With employees facing an ever-increasing need to access business information – regardless of their time and location it’s only fair they’re given the right tools to do their job. One item that’s increasingly being pushed to the forefront of business leaders minds it the use of offline web apps. Although not discussed as widely as the rise of cloud computing, offline web applications provide a much needed boost to staff efficiency and productivity.
What is an offline web app?
If you haven’t heard the phrase before offline web apps are business applications that you can use in an internet browser to work offline. So, if you lose connectivity you can still carry on working.
For businesses generally this means increased productivity for employees often travelling on the road. So, if you find yourself working in a remote location, or simply can’t pick up signal in a service station you don’t have to worry about remembering to sync or save your work.
Some of the most common tools and web apps already have this built in. Day to day examples include…
- Google Maps will work offline meaning you won’t get lost in a rural area without 3G access.
- If you have a premium account with Spotify then you can carry on listening to tracks anywhere you want.
- Google Drive – as well as being in the cloud, Google allows you to download essential documents to carry on working regardless of where you are.
Although these offline apps are used universally, it doesn’t mean to say your business uses them. Every organisation has different requirements and processes that need to be catered for. So if you need to continue carrying these out offline, then a bespoke offline app is what’s needed.
Offline Apps in Action
By building bespoke offline apps, major organisations have been able to:
- Gather data from any device, anywhere in the world to provide life-saving information to help cure children from malnutrition.
- Instantly model customer risk profiles by capturing insurance assessment data at customer sites.
When the app is in use, a user should in effect see little or no difference between working on an app either online and offline.
When the app goes offline, any data that has been edited is stored locally on a user’s device and then automatically transferred back to the main application once an internet connection is established. What you’ll need to make an Offline App… Here’s what you need to ensure you get the best possible app up and running…
A Development Partner
Offline apps should be built in a reliable industry language that software developers use such as HTML5. Done correctly, it means your application will work seamlessly, regardless of the device or browser you are using to access it.
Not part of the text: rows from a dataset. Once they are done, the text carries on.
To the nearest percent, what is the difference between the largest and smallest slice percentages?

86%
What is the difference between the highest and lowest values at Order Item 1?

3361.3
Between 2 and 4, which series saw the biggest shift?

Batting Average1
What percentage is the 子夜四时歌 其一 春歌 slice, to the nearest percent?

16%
Plus, as HTML5 is the most up to date language used it should mean any apps that are built are future-proofed as much as possible.
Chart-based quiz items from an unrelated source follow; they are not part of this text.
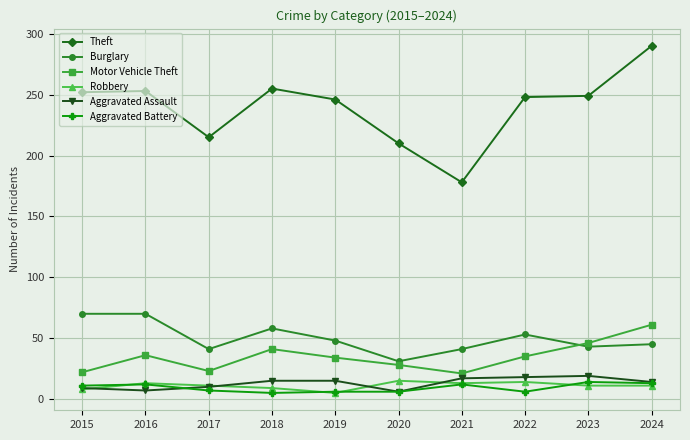

What is the difference between the second highest and second lowest values in the Aggravated Battery series?

7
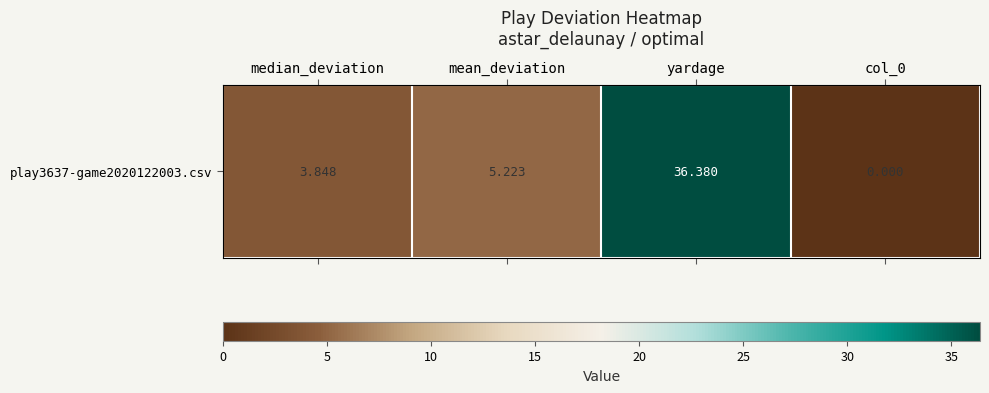

At which label is the value closest to 18?

mean_deviation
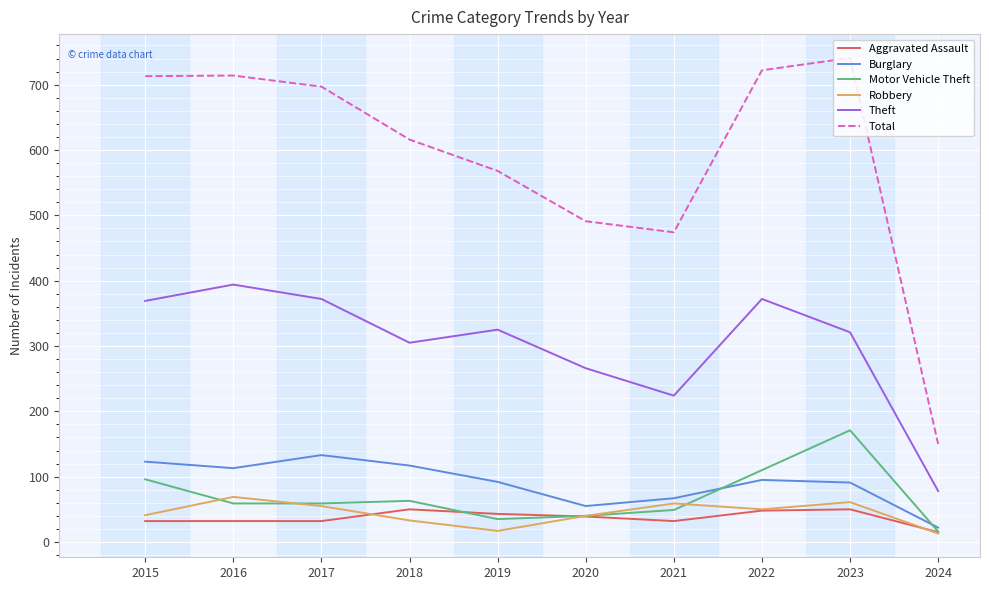

Between 2018 and 2023, which series saw the biggest shift?

Total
An understanding of local storage..
In order for an app to work offline, you’ll need to give your developer a clear briefing of everything that’s essential for a user to carry on working. That way, all the essential data can be stored locally (ie. on the device itself). Otherwise essential information will be stored online with no way to access it.
A clear project specification…
Good software providers will always offer a comprehensive consultation to put together a project specification. Before this begins though, it’s important to think about how you’d like the app to work offline:
- What should your employees be able to do on the go? Or not do?
- What central business data do they need to access and update?
- Are there other systems, tools or software that the app would need to integrate with?
The consultation process would help turn these answers into an effective tool capable of meeting your business demands.